**Ваши задания:**
#1 Кто, согласно тексту о сборнике про Венедикта Ерофеева, обнаружил его автобиографию в архиве МГУ?
#2 Перепишите дословно фрагмент текста о сборнике про Венедикта Ерофеева от «Венедикт Ерофеев…» до «текст кратким комментарием.».
#3 Продолжите текст о сборнике про Венедикта Ерофеева, начав сразу после его последнего предложения.

**Текстовый блок:**
##########
Бóльшая часть материалов первых двух разделов и бóльшая часть фотографий печатаются впервые. В комментариях и вступительных заметках к этим материалам приводятся отрывки из никогда не публиковавшихся интервью с друзьями и знакомыми Ерофеева.
Наконец, в третьем, самом обширном разделе этого сборника («…о Венедикте Ерофееве»), автор «Москвы – Петушков» увиден глазами профессионально пишущих людей. Раздел составлен из откликов на произведения Ерофеева известных писателей (Виктора Некрасова, Владимира Войновича, Татьяны Толстой, Зиновия Зиника, Виктора Пелевина, Дмитрия Быкова) и статей критиков и литературоведов. Некоторые из них уже успели стать филологической классикой, часть печатается впервые. Тексты расположены в хронологии их первых публикаций. К сожалению, трудности с авторским правом не позволили нам включить в третий раздел все статьи западных исследователей о Ерофееве, которые первоначально планировались к републикации. Мы сожалеем и о невозможности по той же причине поместить в сборнике текст Сергея Довлатова о «Москве – Петушках»[1].
Составители выражают сердечную благодарность всем, кто помогал им советами и замечаниями, особо выделив из этого обширного списка Ирину Дмитриевну Прохорову, Марка Наумовича Липовецкого, а также Галину Анатольевну и Венедикта Венедиктовича Ерофеевых, предоставивших для публикации материалы из домашнего архива Венедикта Ерофеева.
Венедикт Ерофеев…
Автобиография Венедикта Ерофеева, написанная при поступлении в МГУ (1955 год)[2]
Этот документ был обнаружен филологом Юлией Красносельской, которая по нашей просьбе изучила личное дело Венедикта Ерофеева в архиве Московского государственного университета имени М. В. Ломоносова (Ф. 8. Оп/л. (9). Ед. хр. 1286). Мы же сопровождаем текст кратким комментарием.
Вероятно, это первая автобиография из нескольких, написанных Ерофеевым. Особо отметим содержащийся в ней и ранее, кажется, неизвестный исследователям и читателям факт – дату вступления Ерофеева в комсомол, а также ту особенность текста автобиографии, что сознательные умолчания абитуриента Ерофеева о некоторых подробностях своей жизни едва ли не интереснее того, о чем он счел возможным рассказать.
##########
**Собранные данные:**
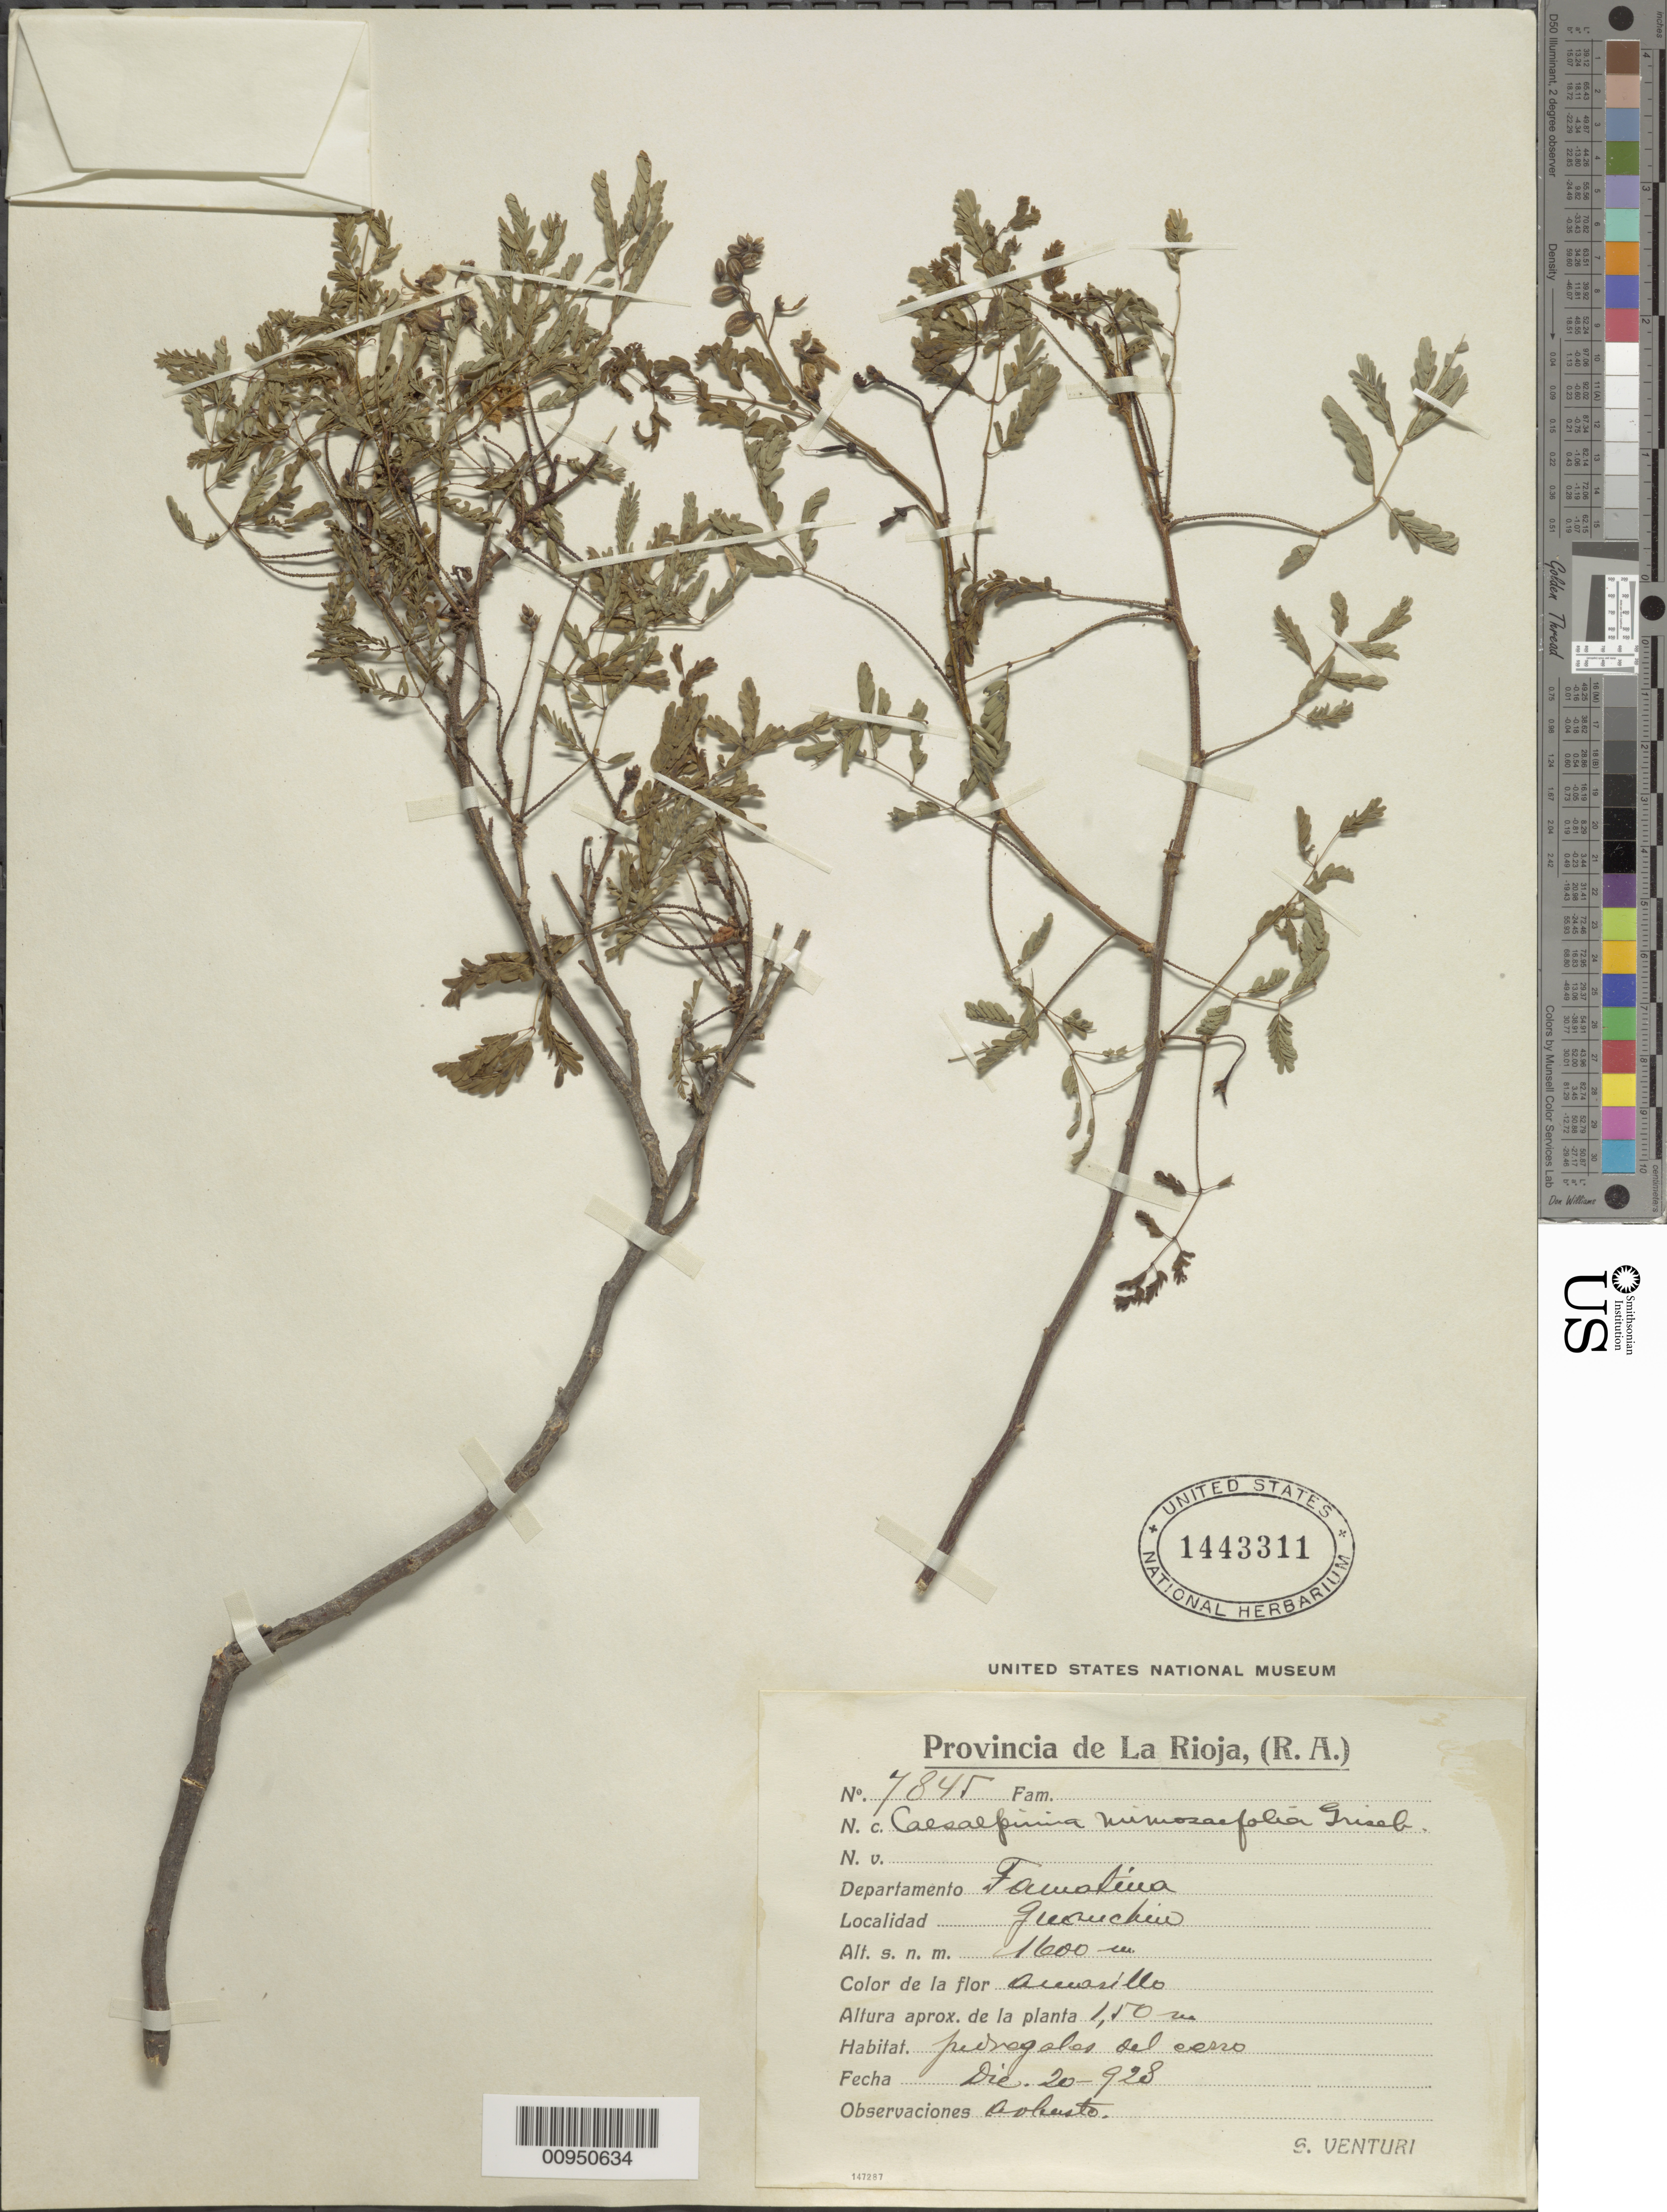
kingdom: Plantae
##########
**Ответы к заданиям:**
#1 Филолог Юлия Красносельская.

#2
Венедикт Ерофеев…
Автобиография Венедикта Ерофеева, написанная при поступлении в МГУ (1955 год)[2]
Этот документ был обнаружен филологом Юлией Красносельской, которая по нашей просьбе изучила личное дело Венедикта Ерофеева в архиве Московского государственного университета имени М. В. Ломоносова (Ф. 8. Оп/л. (9). Ед. хр. 1286). Мы же сопровождаем текст кратким комментарием.

#3
Автобиография
Я родился 24 октября 1938 года на ст. Чупа Лоухского района Карело-Финской ССР[3]. Мой отец, Ерофеев Василий Васильевич, работает на железной дороге; мать, Ерофеева Анна Андреевна, – домохозяйка. В 1941 году вместе с семьей я был эвакуирован <со с>т. Хибины Кировской ж.-д. в село Елшанка Ульяновской области[4], где прожил до 1943 года. В 1943 г. <я вн>овь приехал с семьей на ст. Хибины, где в сентябре 1945 года поступил в первый класс начальной школы. Затем два года жил на ст. Зашеек Кировской ж.-д.; здесь я учился во втором классе местной начальной школы. В 1947 году моя семья поселилась в городе Кировске Мурманской области[5], где я учился с 3-го класса по 7-й в Кировской 6-й семилетней школе, а закончил десятилетнее образование в средней школе № 1 г. Кировска. В ноябре 1954 года я вступил в члены ВЛКСМ[6].
В июне этого года я окончил десятый класс и получил аттестат зрелости.
«Василий Розанов глазами эксцентрика»
Авторское чтение у Александра Кривомазова[7]
Воскресным вечером 30 марта 1980 года в однокомнатной квартире Александра Кривомазова[8] (Москва, Каширское шоссе, д. 102, к. 2, кв. 248) прошел организованный им литературный вечер. В его первом отделении выступила с чтением стихов Галина Погожева[9], а во втором Венедикт Ерофеев прочел эссе «Василий Розанов глазами эксцентрика» и ответил на вопросы слушателей. Тремя неделями ранее (9 марта 1980 года) в той же квартире Ерофеев впервые публично читал поэму «Москва – Петушки». Магнитофонная запись и фотографии, сделанные Александром Кривомазовым на этом вечере, получили широкое распространение с конца 1980-х годов. Аудиопленка с записью второго вечера была найдена мной в домашнем архиве Александра Кривомазова осенью 2018 года и вскоре оцифрована. Здесь я впервые привожу прокомментированную расшифровку этой записи.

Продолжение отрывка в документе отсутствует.